# Source document
Segment Open

New Music from Ingrid Laubrock, Poet Erica Hunt, and Eight Collaborative Musicians

Saxophonist Ingrid Laubrock has established herself as an adventurous, innovative, and expressive musician and a compelling improviser. However, on her ambitious recent release, Purposing the Air, it’s not her saxophone that is heard, but her composer’s pen, which takes as its subject the poetry of Erica Hunt, specifically “Mood Librarian—a poem in koan,” from Jump the Clock. Together, the pens of Laubrock and Hunt create an evocative atmosphere as challenging as it is inviting.

Ingrid Laubrock
Purposing the Air (Pyroclastic Records)
A review
Ingrid Laubrock’s double-disc release, Purposing the Air, includes 60 miniature compositions (ranging from 30 or 40 seconds up to just over three minutes) matched to Erica Hunt’s miniature texts from her poem “Mood Librarian—a poem in koan.” According to Merriam-Webster, a koan is “a paradox to be meditated upon that is used to train Zen Buddhist monks to abandon ultimate dependence on reason and to force them into gaining sudden intuitive enlightenment.” Kind of like poetry, which uses words to bypass them on the way to a deeper comprehension.

Segment Closed

# Information

Segment Open

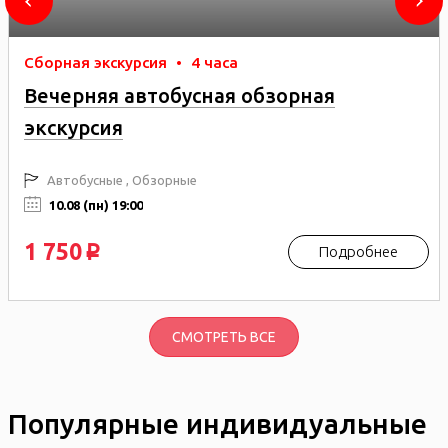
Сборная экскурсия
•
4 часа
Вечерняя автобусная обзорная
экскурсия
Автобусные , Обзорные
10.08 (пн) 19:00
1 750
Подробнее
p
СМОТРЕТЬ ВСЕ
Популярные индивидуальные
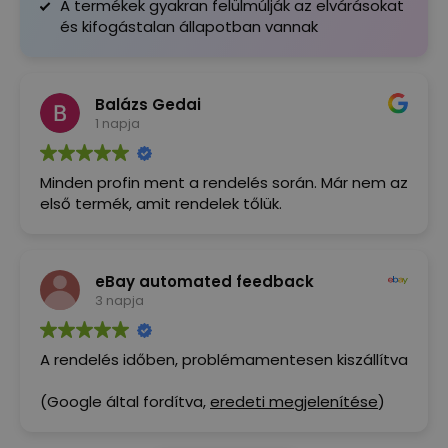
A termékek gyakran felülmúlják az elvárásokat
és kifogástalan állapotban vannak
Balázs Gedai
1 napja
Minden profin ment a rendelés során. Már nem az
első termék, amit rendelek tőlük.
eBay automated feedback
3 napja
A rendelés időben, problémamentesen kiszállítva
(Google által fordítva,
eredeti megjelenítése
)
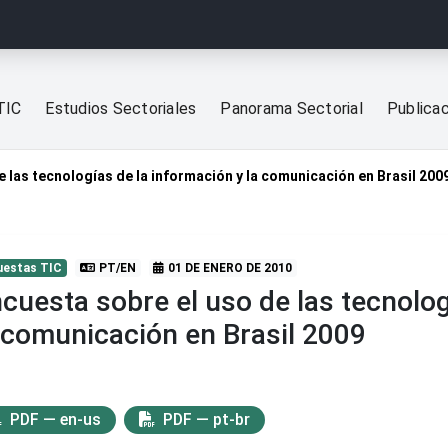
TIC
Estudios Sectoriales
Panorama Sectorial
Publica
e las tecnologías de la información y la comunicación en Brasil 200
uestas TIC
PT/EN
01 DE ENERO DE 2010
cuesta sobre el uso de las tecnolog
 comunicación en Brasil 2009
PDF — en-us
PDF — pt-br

Segment Closed
Segment Open

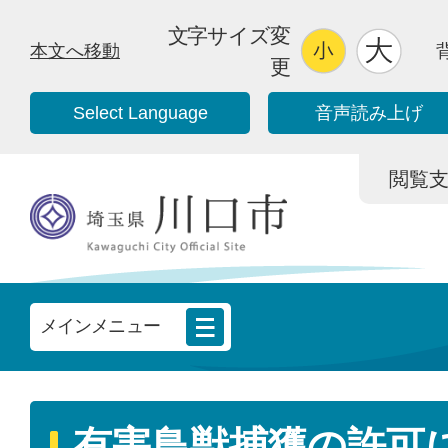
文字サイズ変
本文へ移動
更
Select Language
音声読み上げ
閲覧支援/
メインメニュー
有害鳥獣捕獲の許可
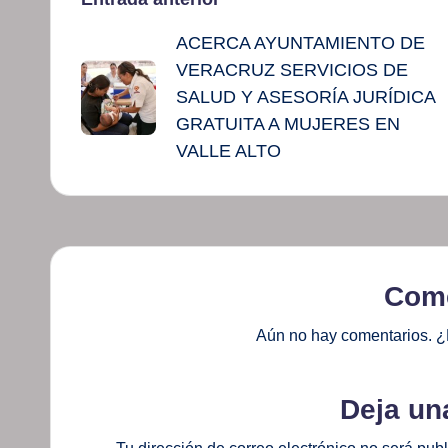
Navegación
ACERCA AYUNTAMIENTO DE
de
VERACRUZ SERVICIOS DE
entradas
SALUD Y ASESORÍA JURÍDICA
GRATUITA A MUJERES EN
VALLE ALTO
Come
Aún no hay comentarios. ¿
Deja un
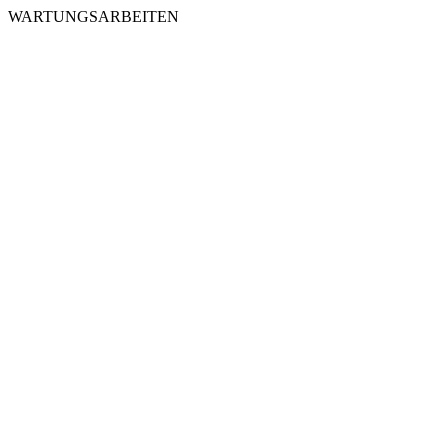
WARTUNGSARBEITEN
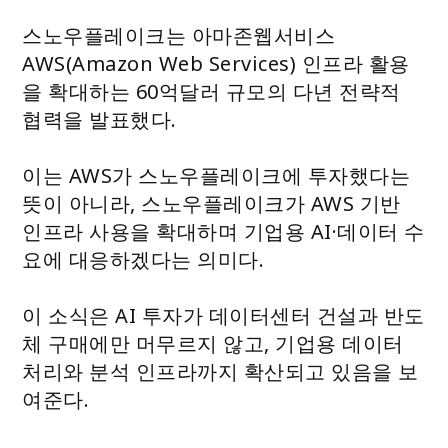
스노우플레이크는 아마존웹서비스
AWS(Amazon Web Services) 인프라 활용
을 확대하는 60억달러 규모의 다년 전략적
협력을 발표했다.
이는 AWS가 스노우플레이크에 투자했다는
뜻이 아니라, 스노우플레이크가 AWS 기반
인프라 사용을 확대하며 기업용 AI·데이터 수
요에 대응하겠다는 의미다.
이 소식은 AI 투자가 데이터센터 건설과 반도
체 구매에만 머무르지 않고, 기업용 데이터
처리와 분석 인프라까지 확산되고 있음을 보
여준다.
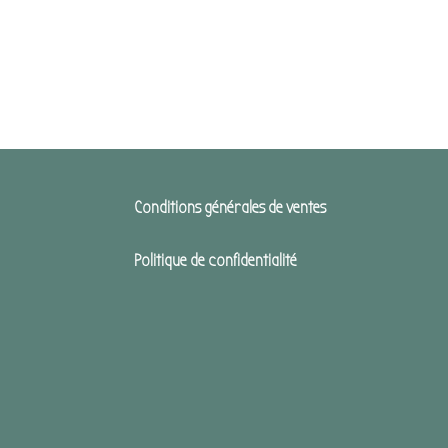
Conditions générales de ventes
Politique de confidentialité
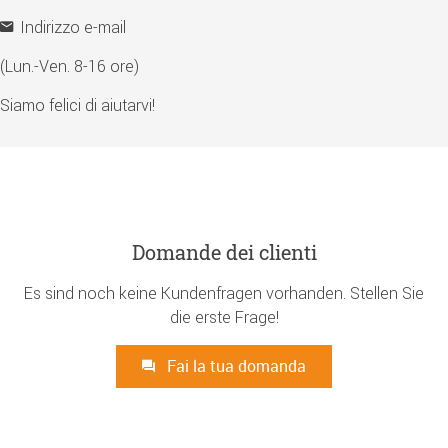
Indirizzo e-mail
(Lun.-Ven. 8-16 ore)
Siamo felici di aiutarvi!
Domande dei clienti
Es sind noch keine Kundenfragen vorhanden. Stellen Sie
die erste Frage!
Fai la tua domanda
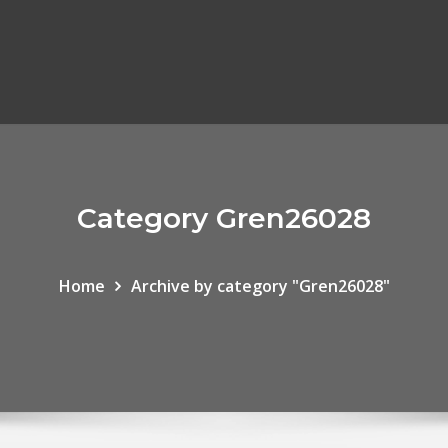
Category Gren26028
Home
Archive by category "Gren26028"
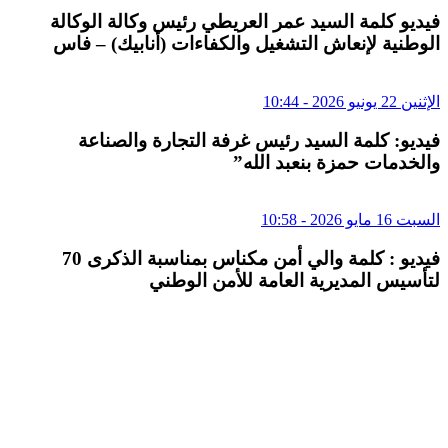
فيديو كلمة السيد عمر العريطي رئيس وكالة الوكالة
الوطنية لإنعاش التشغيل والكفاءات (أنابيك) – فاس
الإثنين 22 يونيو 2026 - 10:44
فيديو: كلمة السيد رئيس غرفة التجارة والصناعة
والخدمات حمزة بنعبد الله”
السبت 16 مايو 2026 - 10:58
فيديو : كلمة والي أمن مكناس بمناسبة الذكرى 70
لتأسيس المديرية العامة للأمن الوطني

Segment Closed
Segment Open

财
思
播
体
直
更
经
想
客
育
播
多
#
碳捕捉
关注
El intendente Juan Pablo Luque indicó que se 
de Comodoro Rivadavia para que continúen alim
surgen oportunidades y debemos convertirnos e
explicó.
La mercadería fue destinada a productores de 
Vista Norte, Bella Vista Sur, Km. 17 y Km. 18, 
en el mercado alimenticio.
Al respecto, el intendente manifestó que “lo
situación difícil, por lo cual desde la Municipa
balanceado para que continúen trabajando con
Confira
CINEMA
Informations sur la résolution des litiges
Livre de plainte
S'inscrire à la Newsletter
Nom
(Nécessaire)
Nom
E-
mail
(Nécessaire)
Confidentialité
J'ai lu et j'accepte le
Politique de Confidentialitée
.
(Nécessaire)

Segment Closed

# Job 1
Transcribe the passage of the review of Purposing the Air between "New Music from" and "it is inviting.", inclusive.
# Job 2
According to the review of Purposing the Air, which book contains the poem "Mood Librarian—a poem in koan"?
Work only from the review of Purposing the Air, not from the data.

# Written response 1
New Music from Ingrid Laubrock, Poet Erica Hunt, and Eight Collaborative Musicians

Saxophonist Ingrid Laubrock has established herself as an adventurous, innovative, and expressive musician and a compelling improviser. However, on her ambitious recent release, Purposing the Air, it’s not her saxophone that is heard, but her composer’s pen, which takes as its subject the poetry of Erica Hunt, specifically “Mood Librarian—a poem in koan,” from Jump the Clock. Together, the pens of Laubrock and Hunt create an evocative atmosphere as challenging as it is inviting.

# Written response 2
Jump the Clock